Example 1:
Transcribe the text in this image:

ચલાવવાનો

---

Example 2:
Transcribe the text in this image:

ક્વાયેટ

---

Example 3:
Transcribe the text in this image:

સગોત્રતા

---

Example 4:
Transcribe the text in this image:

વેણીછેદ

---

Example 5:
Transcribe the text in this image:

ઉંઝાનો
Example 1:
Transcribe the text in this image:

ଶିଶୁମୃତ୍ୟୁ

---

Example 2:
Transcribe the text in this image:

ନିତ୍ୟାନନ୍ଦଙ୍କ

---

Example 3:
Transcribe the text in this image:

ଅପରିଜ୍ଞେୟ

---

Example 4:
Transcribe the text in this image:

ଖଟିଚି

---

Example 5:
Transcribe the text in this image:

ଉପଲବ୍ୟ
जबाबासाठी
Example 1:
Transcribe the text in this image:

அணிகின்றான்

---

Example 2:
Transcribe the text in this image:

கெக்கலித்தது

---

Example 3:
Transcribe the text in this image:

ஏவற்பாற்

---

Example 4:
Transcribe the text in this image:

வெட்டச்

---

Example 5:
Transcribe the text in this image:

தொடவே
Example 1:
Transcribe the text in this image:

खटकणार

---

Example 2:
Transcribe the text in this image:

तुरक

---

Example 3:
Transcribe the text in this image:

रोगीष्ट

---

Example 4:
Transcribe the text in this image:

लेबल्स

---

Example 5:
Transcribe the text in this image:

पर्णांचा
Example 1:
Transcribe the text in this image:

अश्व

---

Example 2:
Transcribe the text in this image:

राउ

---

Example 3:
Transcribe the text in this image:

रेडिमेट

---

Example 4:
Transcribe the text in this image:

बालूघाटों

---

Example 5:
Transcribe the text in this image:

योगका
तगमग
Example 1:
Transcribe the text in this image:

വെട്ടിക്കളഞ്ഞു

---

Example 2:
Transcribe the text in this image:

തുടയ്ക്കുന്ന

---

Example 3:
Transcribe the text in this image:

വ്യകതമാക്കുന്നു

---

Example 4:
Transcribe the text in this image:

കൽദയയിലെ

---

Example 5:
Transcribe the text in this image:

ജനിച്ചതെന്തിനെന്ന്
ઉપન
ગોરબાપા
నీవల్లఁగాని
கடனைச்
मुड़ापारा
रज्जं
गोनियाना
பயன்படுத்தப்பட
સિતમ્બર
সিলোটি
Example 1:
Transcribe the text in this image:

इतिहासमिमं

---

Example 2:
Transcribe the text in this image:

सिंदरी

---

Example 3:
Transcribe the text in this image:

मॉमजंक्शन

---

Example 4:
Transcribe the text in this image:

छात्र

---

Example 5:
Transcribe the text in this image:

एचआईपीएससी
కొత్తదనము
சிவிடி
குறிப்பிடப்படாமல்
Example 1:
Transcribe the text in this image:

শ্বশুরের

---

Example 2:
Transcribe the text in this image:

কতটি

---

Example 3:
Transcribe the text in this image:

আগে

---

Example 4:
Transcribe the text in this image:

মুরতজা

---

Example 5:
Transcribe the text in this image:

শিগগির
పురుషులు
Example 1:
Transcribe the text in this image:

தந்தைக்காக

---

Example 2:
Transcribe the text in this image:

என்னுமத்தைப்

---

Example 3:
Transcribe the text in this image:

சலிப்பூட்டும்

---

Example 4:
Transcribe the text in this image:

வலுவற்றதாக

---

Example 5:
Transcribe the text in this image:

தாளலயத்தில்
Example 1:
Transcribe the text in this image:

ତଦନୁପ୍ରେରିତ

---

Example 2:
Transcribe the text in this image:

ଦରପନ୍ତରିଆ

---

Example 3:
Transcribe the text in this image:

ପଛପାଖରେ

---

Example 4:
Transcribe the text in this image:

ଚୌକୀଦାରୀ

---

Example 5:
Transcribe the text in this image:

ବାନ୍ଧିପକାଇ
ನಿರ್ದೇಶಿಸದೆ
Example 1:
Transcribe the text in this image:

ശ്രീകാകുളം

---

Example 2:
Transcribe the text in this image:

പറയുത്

.....

▶ [WHAT YOU HAVE TO DO]
Produce the whole listing once more, exactly.

▶ [RESULT OF THE TASK]
Example 1:
Transcribe the text in this image:

ચલાવવાનો

---

Example 2:
Transcribe the text in this image:

ક્વાયેટ

---

Example 3:
Transcribe the text in this image:

સગોત્રતા

---

Example 4:
Transcribe the text in this image:

વેણીછેદ

---

Example 5:
Transcribe the text in this image:

ઉંઝાનો
Example 1:
Transcribe the text in this image:

ଶିଶୁମୃତ୍ୟୁ

---

Example 2:
Transcribe the text in this image:

ନିତ୍ୟାନନ୍ଦଙ୍କ

---

Example 3:
Transcribe the text in this image:

ଅପରିଜ୍ଞେୟ

---

Example 4:
Transcribe the text in this image:

ଖଟିଚି

---

Example 5:
Transcribe the text in this image:

ଉପଲବ୍ୟ
जबाबासाठी
Example 1:
Transcribe the text in this image:

அணிகின்றான்

---

Example 2:
Transcribe the text in this image:

கெக்கலித்தது

---

Example 3:
Transcribe the text in this image:

ஏவற்பாற்

---

Example 4:
Transcribe the text in this image:

வெட்டச்

---

Example 5:
Transcribe the text in this image:

தொடவே
Example 1:
Transcribe the text in this image:

खटकणार

---

Example 2:
Transcribe the text in this image:

तुरक

---

Example 3:
Transcribe the text in this image:

रोगीष्ट

---

Example 4:
Transcribe the text in this image:

लेबल्स

---

Example 5:
Transcribe the text in this image:

पर्णांचा
Example 1:
Transcribe the text in this image:

अश्व

---

Example 2:
Transcribe the text in this image:

राउ

---

Example 3:
Transcribe the text in this image:

रेडिमेट

---

Example 4:
Transcribe the text in this image:

बालूघाटों

---

Example 5:
Transcribe the text in this image:

योगका
तगमग
Example 1:
Transcribe the text in this image:

വെട്ടിക്കളഞ്ഞു

---

Example 2:
Transcribe the text in this image:

തുടയ്ക്കുന്ന

---

Example 3:
Transcribe the text in this image:

വ്യകതമാക്കുന്നു

---

Example 4:
Transcribe the text in this image:

കൽദയയിലെ

---

Example 5:
Transcribe the text in this image:

ജനിച്ചതെന്തിനെന്ന്
ઉપન
ગોરબાપા
నీవల్లఁగాని
கடனைச்
मुड़ापारा
रज्जं
गोनियाना
பயன்படுத்தப்பட
સિતમ્બર
সিলোটি
Example 1:
Transcribe the text in this image:

इतिहासमिमं

---

Example 2:
Transcribe the text in this image:

सिंदरी

---

Example 3:
Transcribe the text in this image:

मॉमजंक्शन

---

Example 4:
Transcribe the text in this image:

छात्र

---

Example 5:
Transcribe the text in this image:

एचआईपीएससी
కొత్తదనము
சிவிடி
குறிப்பிடப்படாமல்
Example 1:
Transcribe the text in this image:

শ্বশুরের

---

Example 2:
Transcribe the text in this image:

কতটি

---

Example 3:
Transcribe the text in this image:

আগে

---

Example 4:
Transcribe the text in this image:

মুরতজা

---

Example 5:
Transcribe the text in this image:

শিগগির
పురుషులు
Example 1:
Transcribe the text in this image:

தந்தைக்காக

---

Example 2:
Transcribe the text in this image:

என்னுமத்தைப்

---

Example 3:
Transcribe the text in this image:

சலிப்பூட்டும்

---

Example 4:
Transcribe the text in this image:

வலுவற்றதாக

---

Example 5:
Transcribe the text in this image:

தாளலயத்தில்
Example 1:
Transcribe the text in this image:

ତଦନୁପ୍ରେରିତ

---

Example 2:
Transcribe the text in this image:

ଦରପନ୍ତରିଆ

---

Example 3:
Transcribe the text in this image:

ପଛପାଖରେ

---

Example 4:
Transcribe the text in this image:

ଚୌକୀଦାରୀ

---

Example 5:
Transcribe the text in this image:

ବାନ୍ଧିପକାଇ
ನಿರ್ದೇಶಿಸದೆ
Example 1:
Transcribe the text in this image:

ശ്രീകാകുളം

---

Example 2:
Transcribe the text in this image:

പറയുത്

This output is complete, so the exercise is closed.